Email Games
Marie Jasinski
MindMedia
Douglas Mawson Institute of TAFE, AUSTRALIA
mariejas@dmi.tafe.sa.edu.au
Sivasailam Thiagarajan
Instructional Design Centre
Workshops by Thiagi, Inc., USA
thiagi@thiagi
Abstract
During the past three years, we have designed, facilitated, and evaluated a
series of Web-based games on a range of topics with over 1000
practitioners mostly within the vocational and corporate training sectors in
Australia and the USA. These games incorporate research-based
prescriptions from instructional design, game design, and online learning
and facilitate dialogue between participants. Our observations and
feedback from the players have led us to reinforce what we suspected: that
unglamorous, low-tech but highly functional communications technology
like email, bulletin boards, and chat can be used as primary tools to
promote and encourage collaborative interactive learning online. This
article documents our observations and experiences in the use of email
games.

(Description of the task)
Answer these questions from the email games abstract above.
(a) Which Australian institute is listed for Marie Jasinski?
(b) With how many practitioners were the Web-based games run?
(c) Which three communications technologies does the abstract say can be used as primary tools for collaborative learning online?

(Given records)
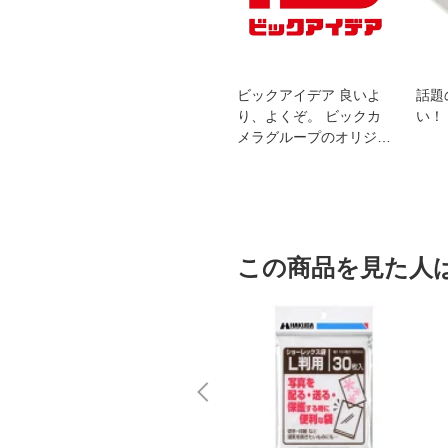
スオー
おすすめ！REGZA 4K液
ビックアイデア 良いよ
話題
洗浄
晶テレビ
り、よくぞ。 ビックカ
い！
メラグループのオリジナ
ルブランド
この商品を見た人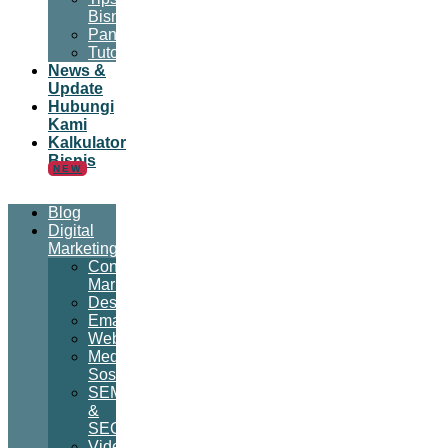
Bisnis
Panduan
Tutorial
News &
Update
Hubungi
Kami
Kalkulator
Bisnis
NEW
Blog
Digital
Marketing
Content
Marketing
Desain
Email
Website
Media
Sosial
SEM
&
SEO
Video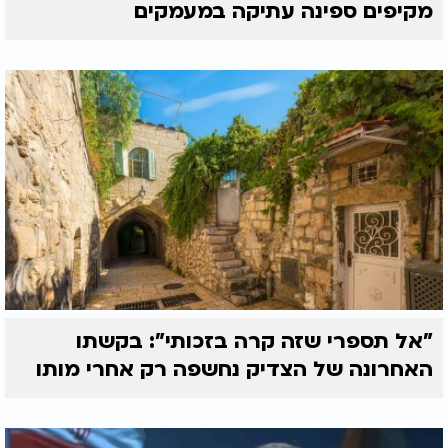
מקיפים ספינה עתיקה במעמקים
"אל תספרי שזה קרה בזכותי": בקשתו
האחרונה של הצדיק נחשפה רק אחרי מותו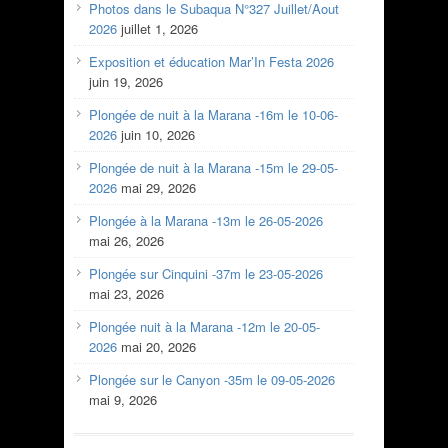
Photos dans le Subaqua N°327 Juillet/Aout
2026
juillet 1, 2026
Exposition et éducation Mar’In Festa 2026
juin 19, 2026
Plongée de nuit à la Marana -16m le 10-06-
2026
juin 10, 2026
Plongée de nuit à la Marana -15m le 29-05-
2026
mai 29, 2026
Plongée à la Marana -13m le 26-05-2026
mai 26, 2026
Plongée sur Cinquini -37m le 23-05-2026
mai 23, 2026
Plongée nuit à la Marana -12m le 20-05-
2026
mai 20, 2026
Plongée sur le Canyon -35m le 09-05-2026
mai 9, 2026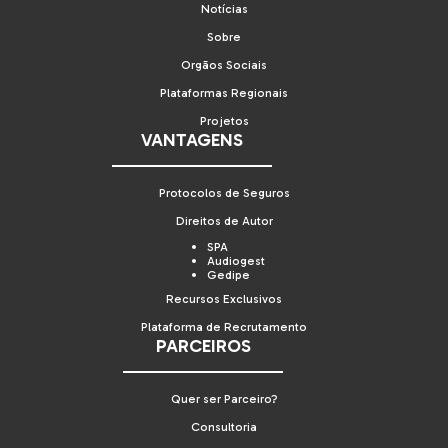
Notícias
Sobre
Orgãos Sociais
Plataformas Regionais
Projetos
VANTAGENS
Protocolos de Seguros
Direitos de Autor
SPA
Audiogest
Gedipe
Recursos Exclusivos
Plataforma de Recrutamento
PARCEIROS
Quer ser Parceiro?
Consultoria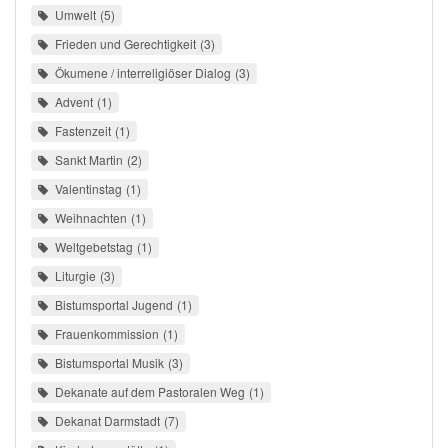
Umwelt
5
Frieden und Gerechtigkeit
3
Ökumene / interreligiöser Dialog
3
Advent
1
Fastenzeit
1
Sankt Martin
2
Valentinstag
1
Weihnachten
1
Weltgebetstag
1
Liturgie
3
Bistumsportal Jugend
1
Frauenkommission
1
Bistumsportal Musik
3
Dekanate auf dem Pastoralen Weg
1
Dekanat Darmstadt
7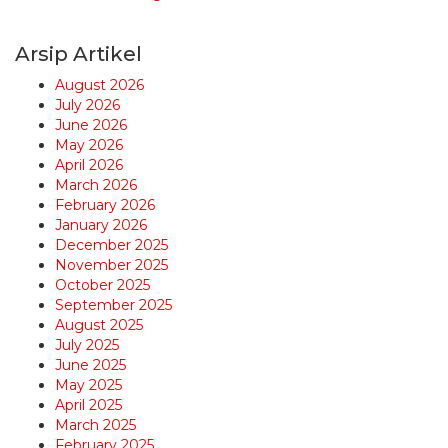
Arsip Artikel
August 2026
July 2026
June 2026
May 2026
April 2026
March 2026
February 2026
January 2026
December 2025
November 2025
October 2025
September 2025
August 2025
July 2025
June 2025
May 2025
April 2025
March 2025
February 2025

---

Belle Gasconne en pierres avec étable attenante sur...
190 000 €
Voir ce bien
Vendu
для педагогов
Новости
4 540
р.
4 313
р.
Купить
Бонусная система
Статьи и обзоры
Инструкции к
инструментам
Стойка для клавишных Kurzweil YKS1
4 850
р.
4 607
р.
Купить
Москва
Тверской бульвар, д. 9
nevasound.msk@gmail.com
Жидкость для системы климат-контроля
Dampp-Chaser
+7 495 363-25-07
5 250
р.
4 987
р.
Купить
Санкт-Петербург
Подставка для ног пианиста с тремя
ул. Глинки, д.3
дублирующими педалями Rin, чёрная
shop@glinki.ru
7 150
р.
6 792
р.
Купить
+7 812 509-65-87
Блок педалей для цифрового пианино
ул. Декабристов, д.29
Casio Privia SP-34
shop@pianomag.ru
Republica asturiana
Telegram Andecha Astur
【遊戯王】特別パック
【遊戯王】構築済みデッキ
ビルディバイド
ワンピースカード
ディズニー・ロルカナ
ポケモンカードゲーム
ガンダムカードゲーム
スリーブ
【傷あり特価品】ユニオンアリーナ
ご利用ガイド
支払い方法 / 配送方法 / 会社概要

--

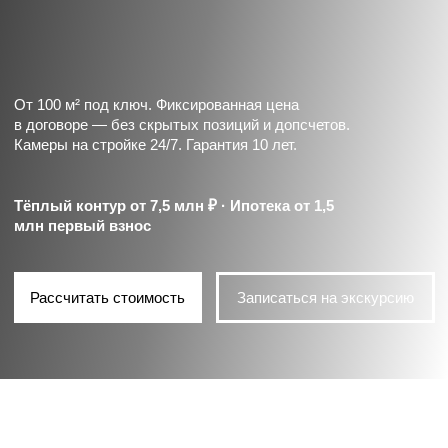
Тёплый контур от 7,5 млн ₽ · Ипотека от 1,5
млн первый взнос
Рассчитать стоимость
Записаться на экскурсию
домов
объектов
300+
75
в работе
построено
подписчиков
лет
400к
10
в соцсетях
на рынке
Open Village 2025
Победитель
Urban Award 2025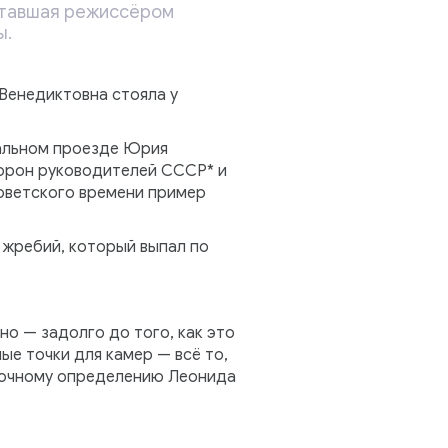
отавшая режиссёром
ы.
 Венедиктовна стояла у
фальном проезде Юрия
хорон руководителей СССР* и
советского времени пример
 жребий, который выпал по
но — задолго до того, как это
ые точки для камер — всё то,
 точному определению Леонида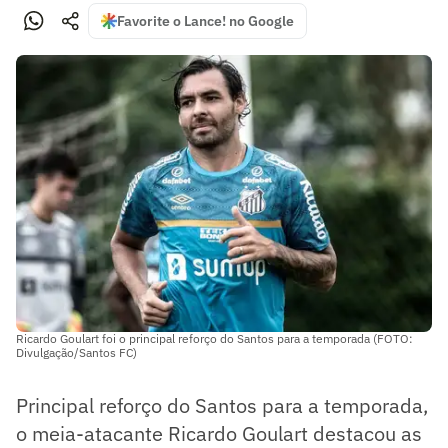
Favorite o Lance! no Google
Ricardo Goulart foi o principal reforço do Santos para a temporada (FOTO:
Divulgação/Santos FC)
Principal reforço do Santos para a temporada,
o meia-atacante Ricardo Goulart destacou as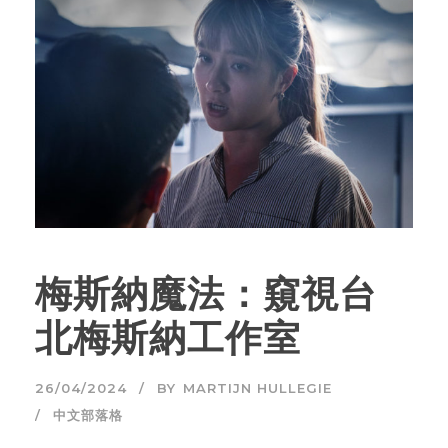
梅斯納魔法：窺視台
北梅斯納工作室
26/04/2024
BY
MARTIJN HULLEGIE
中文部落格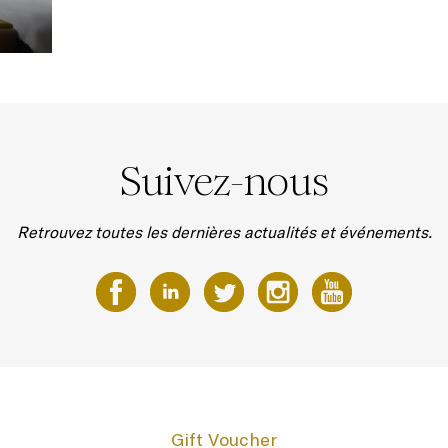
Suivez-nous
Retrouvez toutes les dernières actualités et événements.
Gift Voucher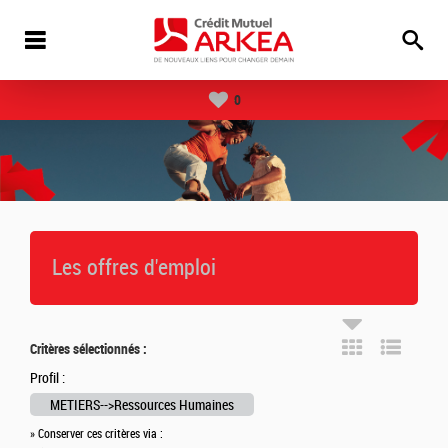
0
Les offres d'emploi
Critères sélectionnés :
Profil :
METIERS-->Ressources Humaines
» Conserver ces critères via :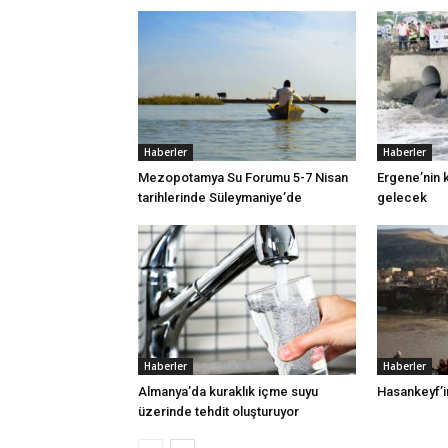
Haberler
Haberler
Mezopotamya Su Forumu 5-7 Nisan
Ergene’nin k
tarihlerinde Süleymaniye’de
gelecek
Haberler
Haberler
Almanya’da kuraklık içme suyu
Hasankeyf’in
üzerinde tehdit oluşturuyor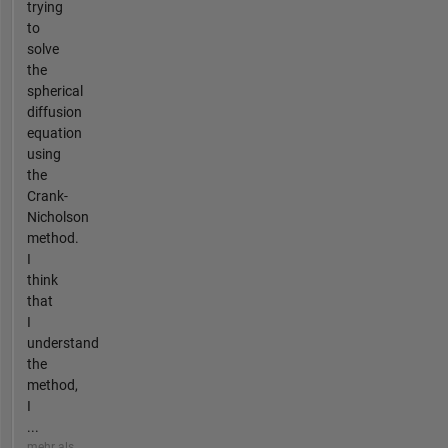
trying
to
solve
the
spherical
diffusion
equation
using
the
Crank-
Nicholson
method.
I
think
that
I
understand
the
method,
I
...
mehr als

(Written response)
(a) Douglas Mawson Institute of TAFE
(b) Over 1000
(c) Email, bulletin boards, and chat